Minimal Secure Cloud Specifications

GPU Models

  • Latest Nvidia GPUs are required with models of at least 30xx or RTX A4000 or more recent.
  • Demand is highest for SXM 80 GB, PCIe 80 GB, Ada 6000 48 GB, Ada 5000 32 GB, 4090 24 GB, L4 24 GB, A5000 24 GB, and Ada 4000.

Quantity

  • Option 1: At least 100 GPUs in total, each with a minimum of 12 GB VRAM.
  • Option 2: At least 32 GPUs in total, each with a minimum of 80 GB of VRAM.

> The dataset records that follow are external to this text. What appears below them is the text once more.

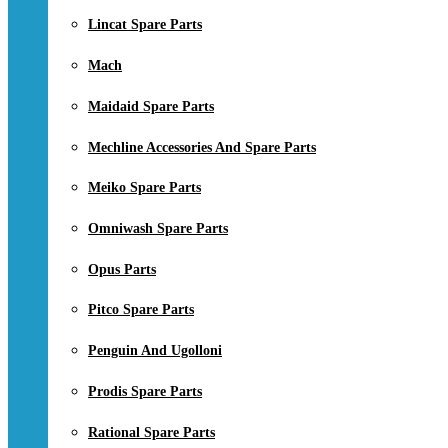
Lincat Spare Parts
Mach
Maidaid Spare Parts
Mechline Accessories And Spare Parts
Meiko Spare Parts
Omniwash Spare Parts
Opus Parts
Pitco Spare Parts
Penguin And Ugolloni
Prodis Spare Parts
Rational Spare Parts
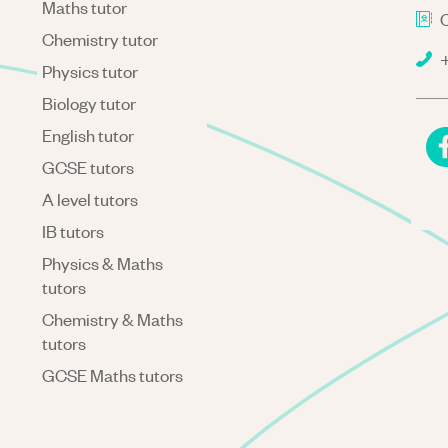
Maths tutor
C
Chemistry tutor
+
Physics tutor
Biology tutor
English tutor
GCSE tutors
A level tutors
IB tutors
Physics & Maths
tutors
Chemistry & Maths
tutors
GCSE Maths tutors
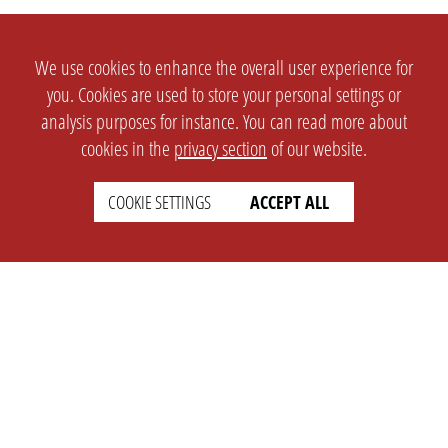
We use cookies to enhance the overall user experience for
you. Cookies are used to store your personal settings or
analysis purposes for instance. You can read more about
cookies in the
privacy section
of our website.
COOKIE SETTINGS
ACCEPT ALL
SETTINGS
LEGAL
english
Imprint
Privacy
T&c
Prices
Cookie Settings
COMPANY
SUPPORT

We also require 2 GPU per server at minimum. 8x configuration is recommended.

CPU

  • Minimum of 4 Physical CPU Cores per GPU + 2 for system operations.
  • You should prioritize CPU core clock as fast as possible over more providing more cores.
  • For example, a 24-cores CPU clocking at 5.0 GHz is preferred to a 128-cores CPU clocking at 3.0 GHz for a 4x GPU configuration.
  • Genoa CPU are often a good option for these reasons.

Bus Bandwidth

  • Minimum banwitdh per GPU is PCIe 3.0 x16 for 8 GB | 10 GB | 12 GB | 16 GB GPUs.
  • Minimum banwitdh per GPU is PCIe 4.0 x16 for 20 GB | 24 GB | 32 GB | 40 GB | 48 GB | 80 GB GPUs.
  • PCIe 5.0 x16 is recommended for 80 GB GPUs.

Memory

  • Your RAM should at minimum equals your total VRAM of all GPUs + 12 GB for system operations.
    • 1024 GB+ of RAM recommended for 8x 80 GB VRAM GPU configurations.
    • 512 GB+ of RAM recommended for 8x 24 GB VRAM GPU configurations.
    • 256 GB+ of RAM recommended for 8x 16 GB VRAM GPU configurations.
  • DDR4 minimum. DDR5 is recommended.
  • Memory should be ECC compatible.

Storage

  • Absolute minimum of 1 TB+ of NVME space per GPU for each server (excluding the OS drives). Recommended storage is 2 TB+ of NVME space per GPU for 24 GB and 48 GB GPU, and is 4 TB+ of NVME space per GPU for 80 GB GPUs.
    • We recommend 2 smaller NVME disk in RAID 1 for the operating system (2x 500 GB or 2x 1 TB is fine).
    • For the data drives, keep one larger NVME unpartitioned and unformatted. If several data drives are provided, you need to create a LVM volume for those. For higher number of drives, Raid 10 is the ideal scenario. When installing RunPod, you will have to mention that LVM or Raid volume.
  • A read/write speed of 3,000 mbps is required.
    • PCIe 5.0 x4 NVME SSD are an asset for 80 GB and newer 48 GPUs.
  • Ability to deploy network storage clusters if needed.

Networking

  • 10 gbps Bidirectional Internet Speed as backbone.
    • ISP access of minimum 1 gbps symmetrical per server.
  • Static Public IP.
    • A single IP can be shared between up between groups of up to 20 servers.
    • Find how to activate Public IP here.
  • Access and ability to port forward.
    • Minimum of 30 ports forwarded per GPU per server. For an 8x GPU server, 300 ports forwarded is recommended.
  • Minimum interconnect speed of 25 gbps between servers.
    • Recommended interconnect speed of 50 gbps between servers.
    • Recommended interconnect speed of 200 gbps between servers for 80 GB GPUs.
    • A100 HGX SXM4 80 GB and H100 HGX SXM5 80 GB see higher demand if on high-speed InfiniBand that are 1200 gbps to 3600 gbps.

Compliance

  • Abide by Tier III+ Datacenter Standards.
  • Robust Uninterruptible Power Supply and backup generators.
  • Switches and PDU redundancy.
  • Internet Service Provider redundancy.
  • 24/7 on-site security and technical staff.
  • All maintenance or downtime need to be scheduled one week in advance. See more about it here.

Most importantly

  • The ability to scale GPU supply over time.
  • Interest for less purely transactional relationship, and eagerness for a partnership centered around building the future of AI Cloud Infrastructure.